Луну заволокло тучей, на танцплощадке аккордео­ниста сменила радиола.

«Я возвращаю ваш портрет,— пел Леонид Утесов, он пользовался большей любовью у моего поколения, чем Алла Пугачева у современного.— Я о любви вас не молю».

Что же делать? Ой, худо! Товарищ Утесов, помогите!

Неожиданно затрещали кусты и вышел Валька •Белов.

— Пардон!

Мой застенчивый друг из команды минеров мо­ментально сообразил, что происходит, и молча встал к нам.

Рогдай протянул ему кирпич.

Айсоры загалдели на гортанном языке. Синяя Боро­да знал Вальку.

— Работать у рынка ты больше не будешь! — сказал вкрадчиво Валька.— Я тебе слово даю. Синяя Борода, на кого ты руку поднимаешь? Ты когда в город вернулся? Когда мы его для тебя от фугаса очистили.

И тут появились три брата Косматых с Чижовки.

Как их занесло в ДКА? Они ходили в парк Живых и мертвых, совсем обнаглели,— наши же не ходили к ним, чтоб драк не было, а эта шпана прет на рожон, закона не знает.

— Кого видим! — заулыбались они.— Васиных по­путали. Допрыгались, козлы рогатые. Бакланье! Чего с ними толковать? По рогам им! Младший в легавке работает.

— Он правду говорит? — точно током ударило Вальку Белова.

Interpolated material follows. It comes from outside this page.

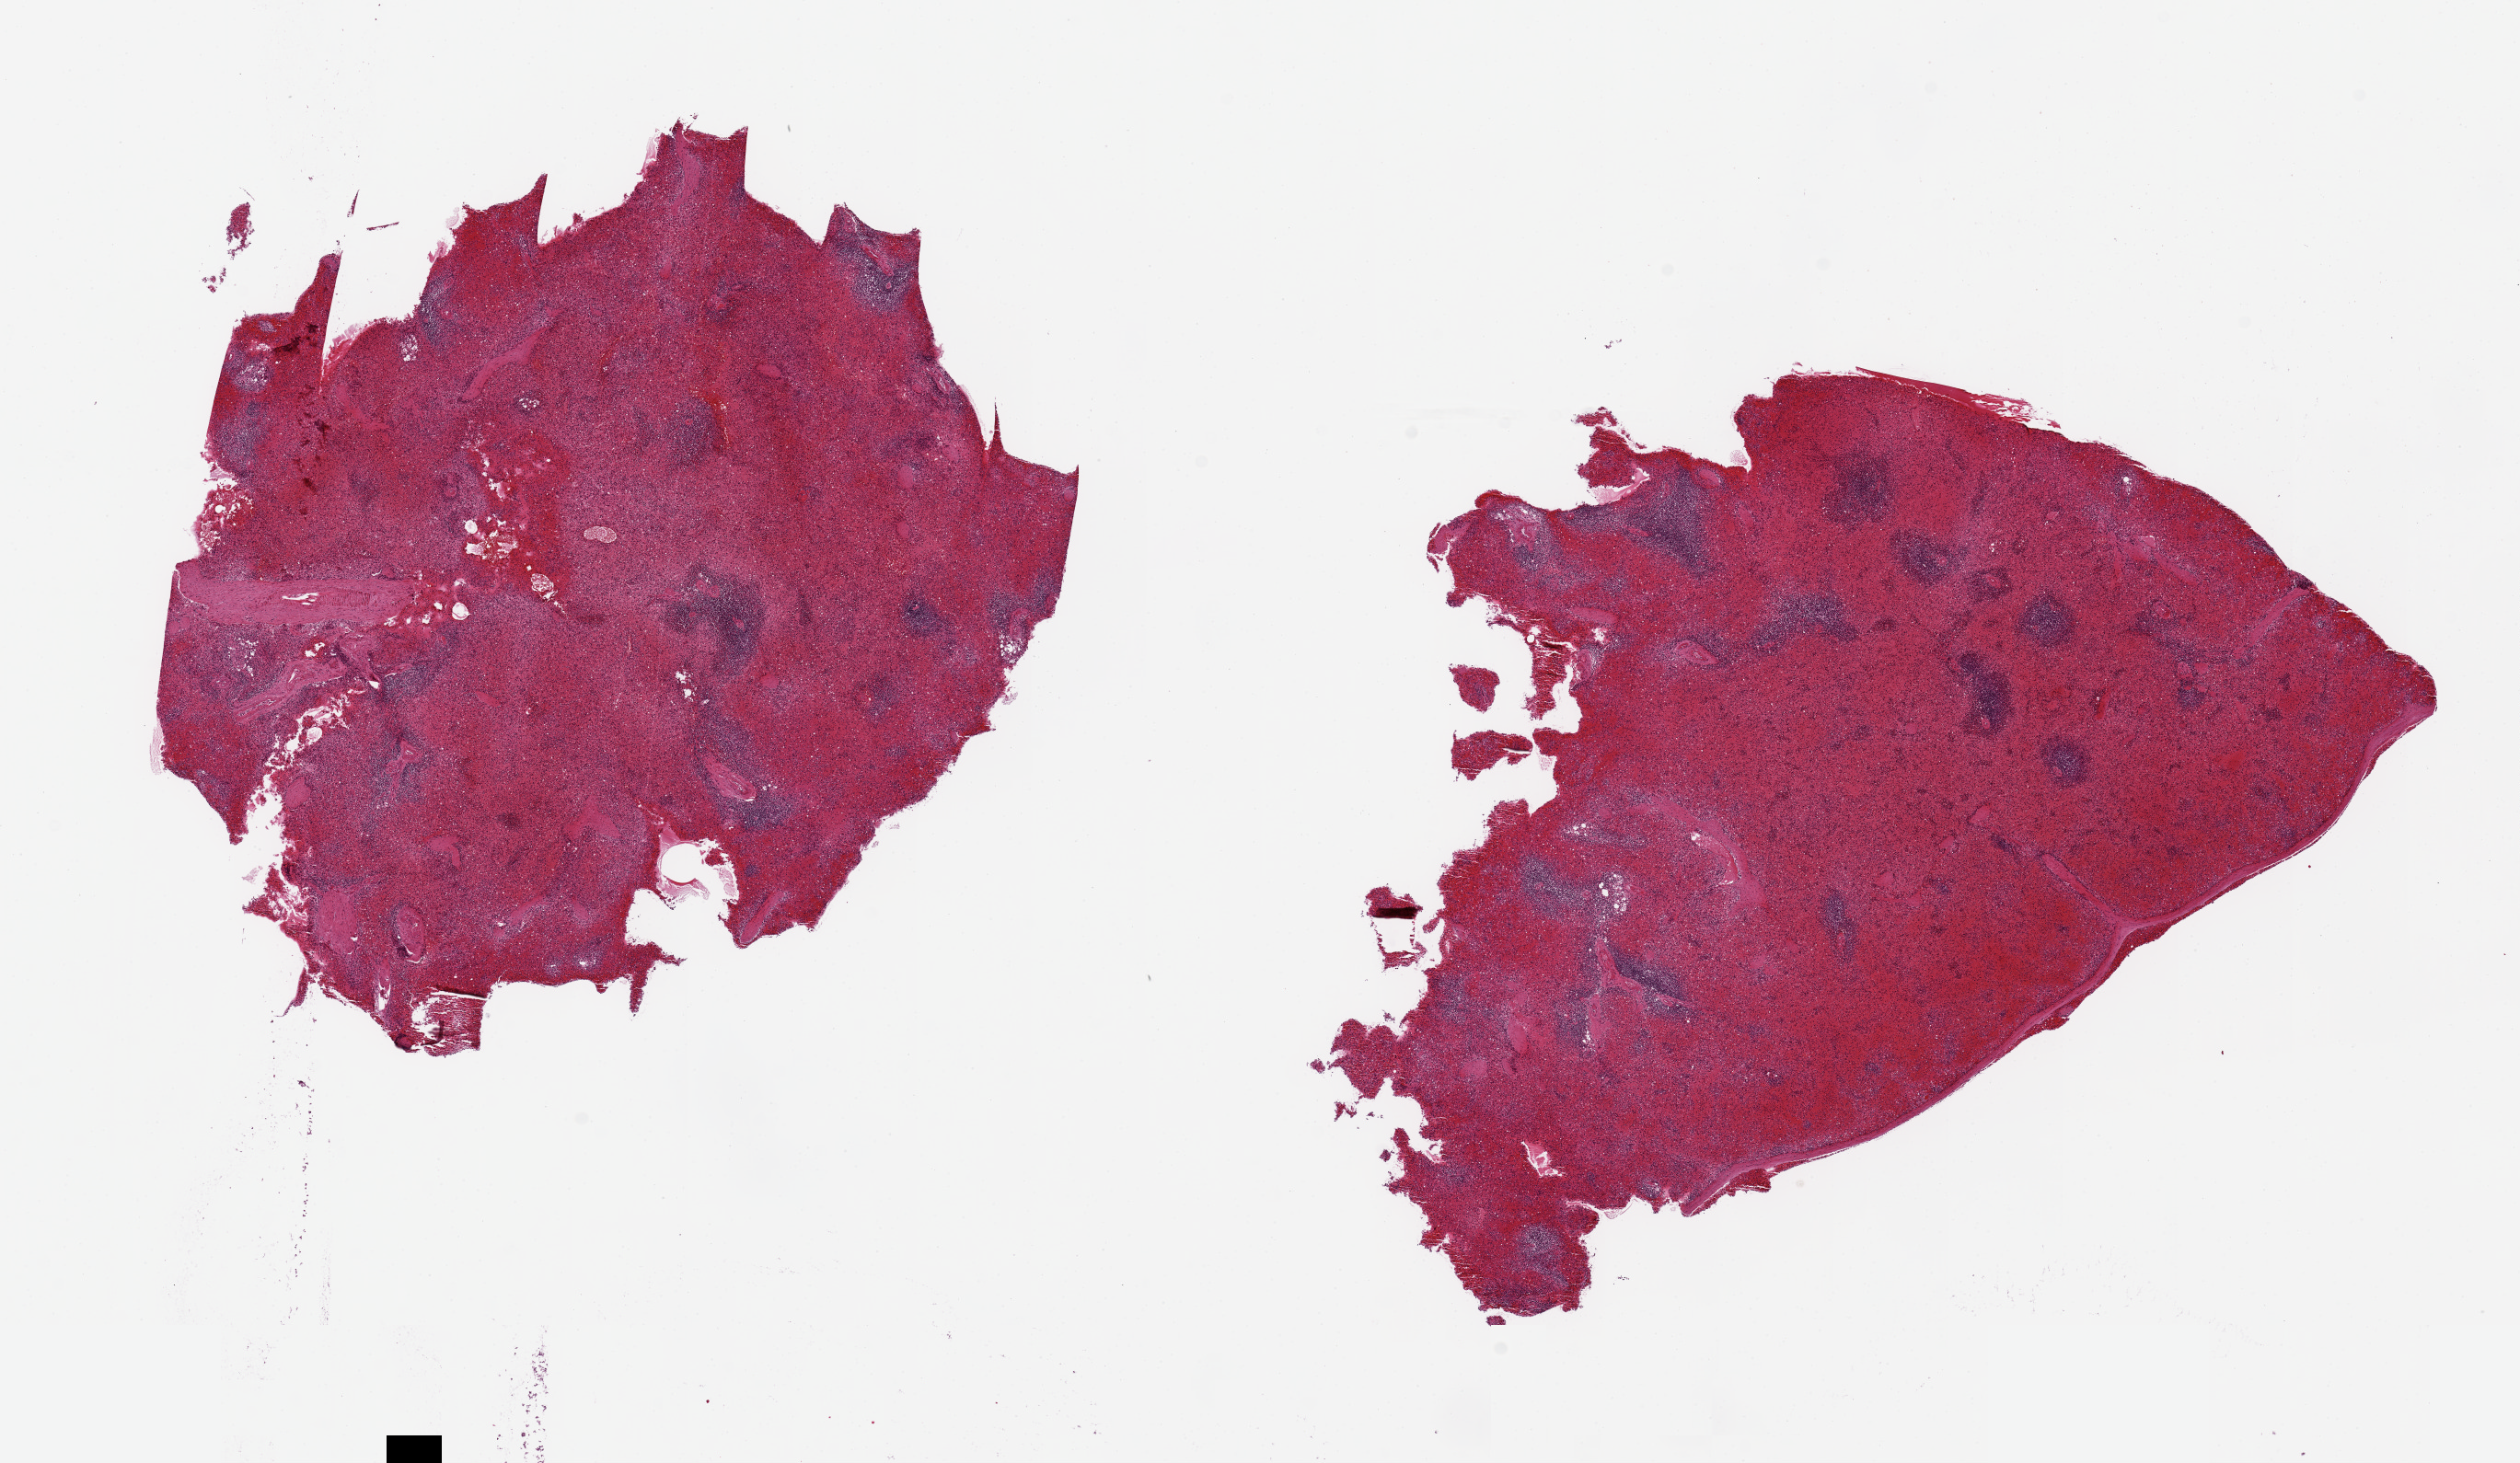
H&E whole-slide image, a low-resolution overview of the entire scanned area, about 21.7 x 12.6 mm (slide scanned at 20x), PAXgene-fixed, paraffin-embedded tissue, sampled site (target tissue): spleen, donor tissue sample. Donor sex: male.
Review note (as recorded): 2 pieces 8x8 & 10x7mm; marked congestion, poorly preserved.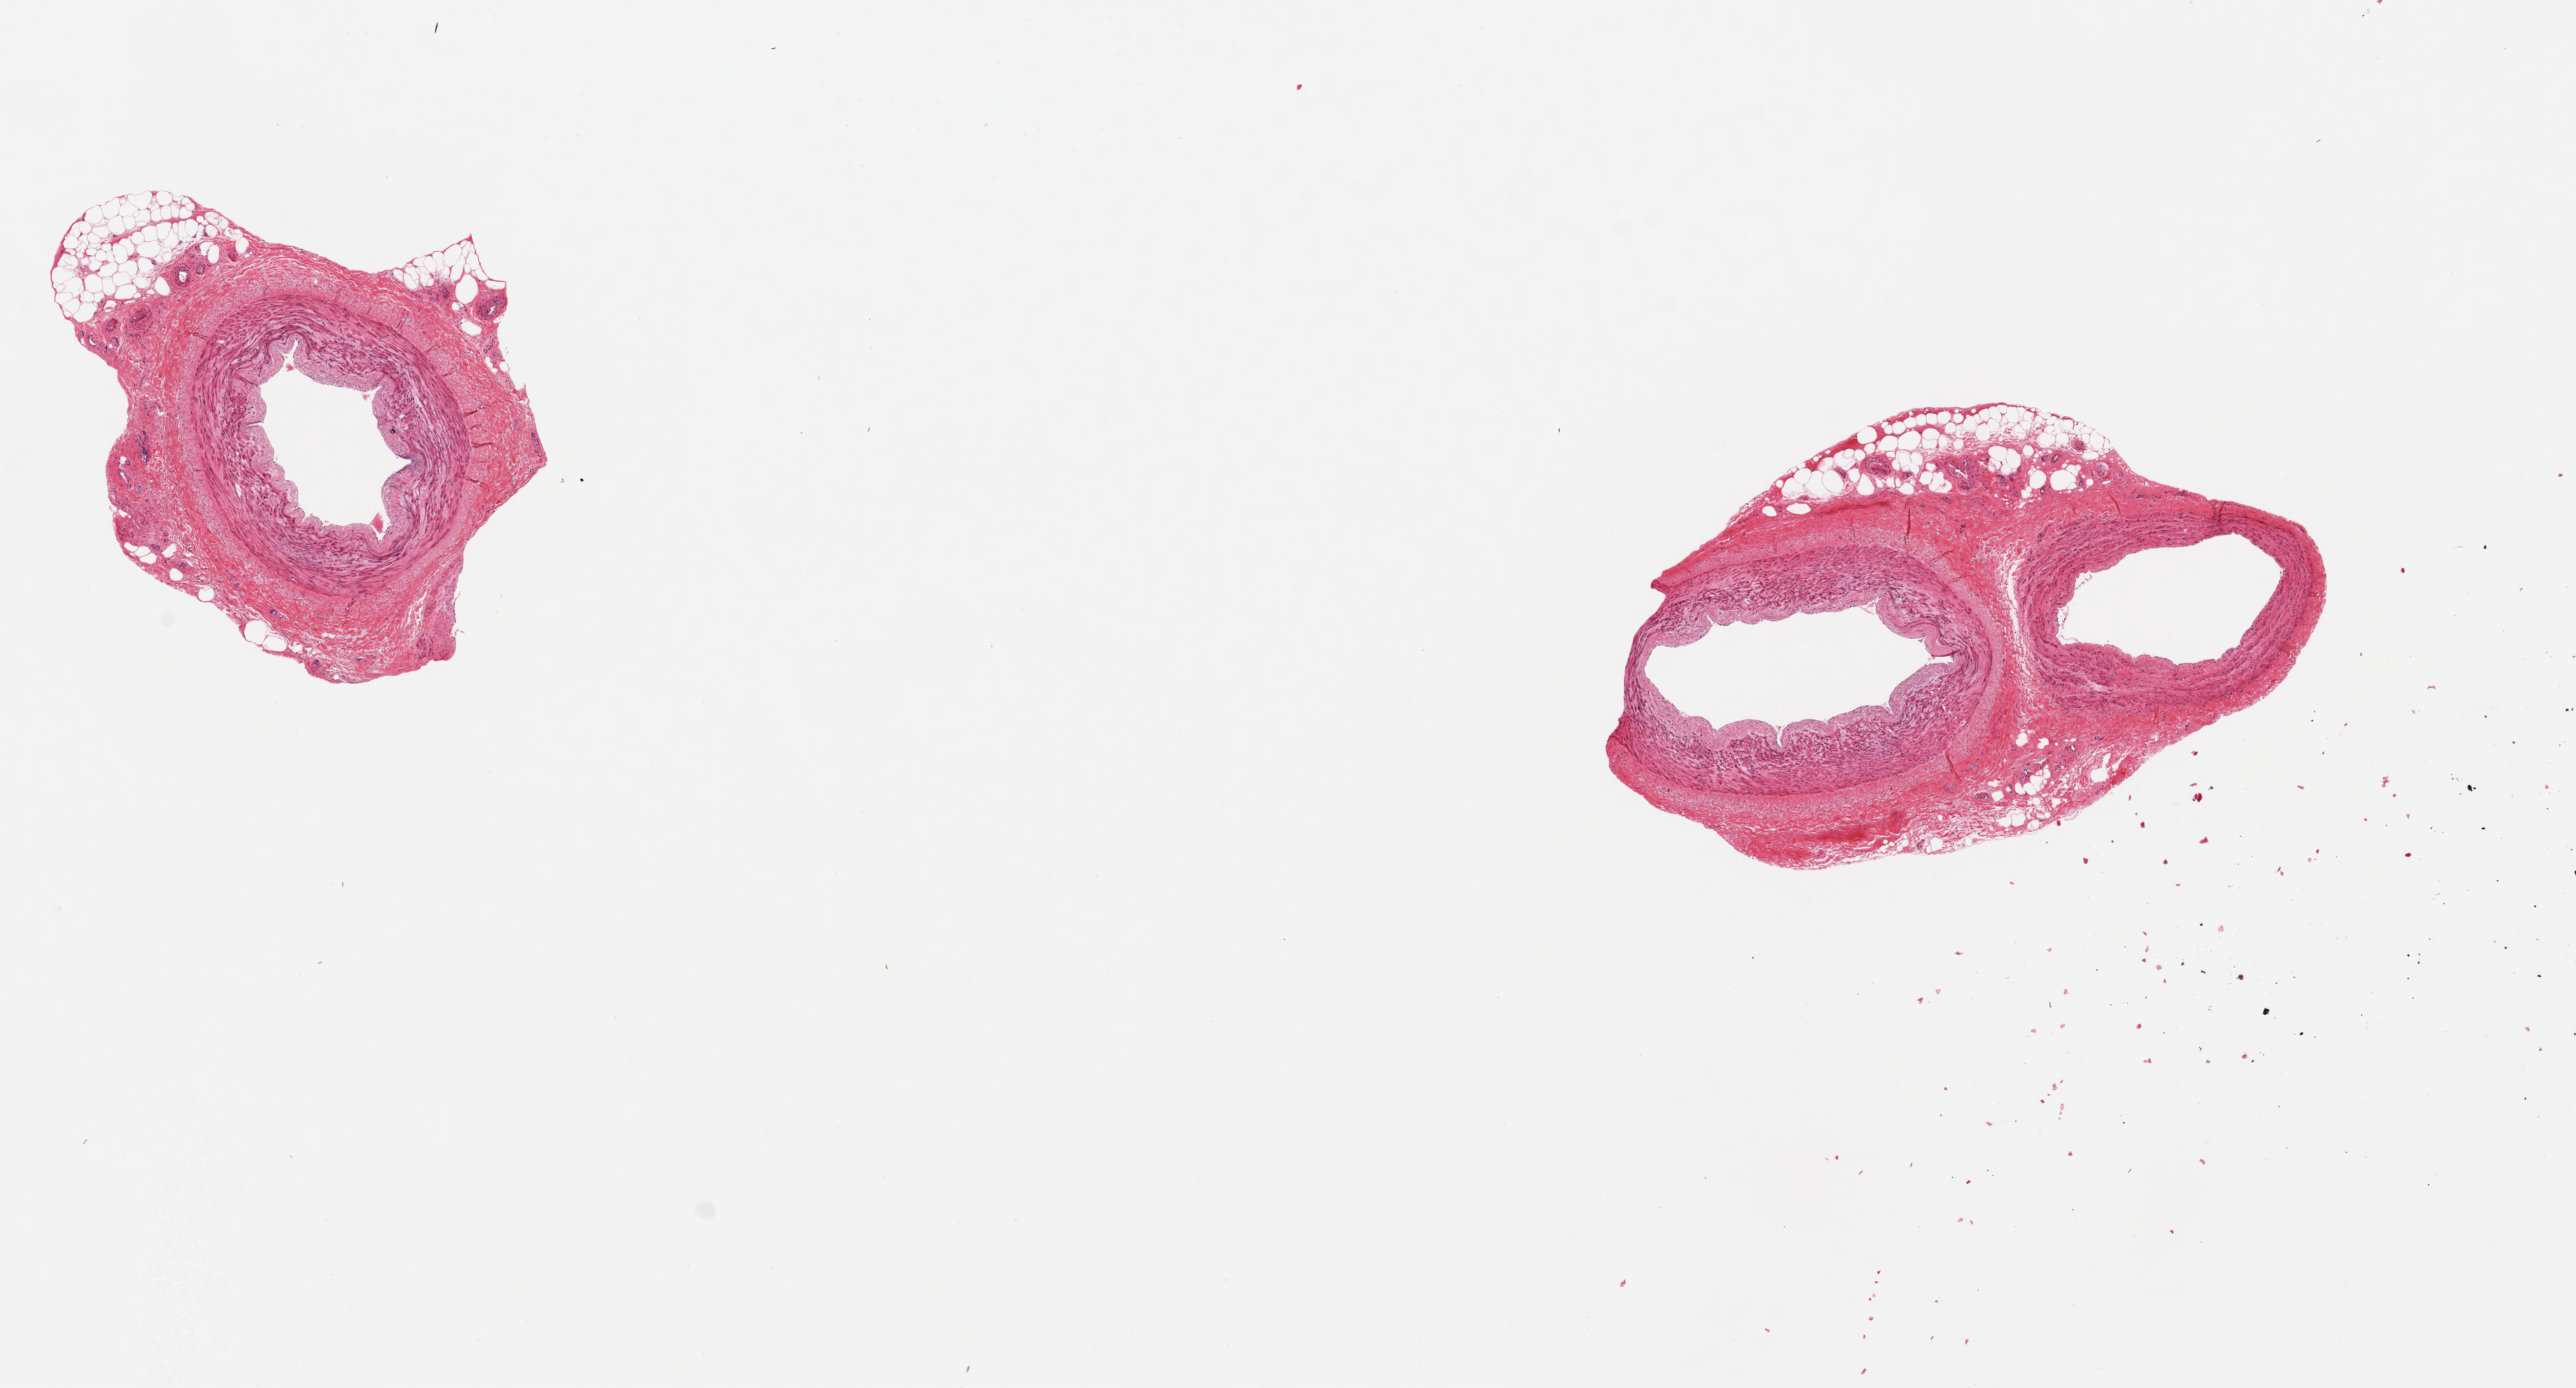
Whole-slide image, H&E stain, whole scanned area (about 14.8 x 8.0 mm) shown as a low-resolution overview; PAXgene-fixed paraffin-embedded (PFPE) section; section of tibial artery (target tissue); tissue donor sample. Donor: male.
Reviewer comment on this tissue sample: 2 pieces, 3x3 & 4x2.5mm; no lesions; 20% peripheral fibroadipose tissue.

— Какой мой брат милиционер? — показал я на Рогдая.— Нужна была справка для школы рабочей молодежи, вот он и поступил конюхом на эскадрон. Стас учится, а брата выгнали. Он конюхом работает.

— А чья конюшня? — продолжил Косматых Сашка.

И Валька бросил нас, отошел к Мишке, Сашке и Кольке Косматых. Они сели в стороне на лавке и о чем- то заспорили.

— Ну и друг у тебя! — сплюнул Рогдай.— Ему ворье дороже друга. А говорил, что вместе жизнью рисковали, на волоске от смерти были. Предатель он!

Айсоры еще громче затараторили на гортанном языке: тайное становилось явным, в любом случае рас­права с нами вызвала бы ответные действия, и то, что Рогдай работал в конюшне эскадрона конной милиции, тоже сыграло роль,— айсоры предпочитали решать про­блемы, как цыгане, без официальных властей, по дрему­чим законам племени. Уходить же несолоно хлебавши им было тоже зазорно, наступил, как говорят физкуль­турники, тайм-аут, требовалось что-то предпринимать, но никто не знал, что именно надо делать, неопреде­ленность становилась невыносимой и глупой.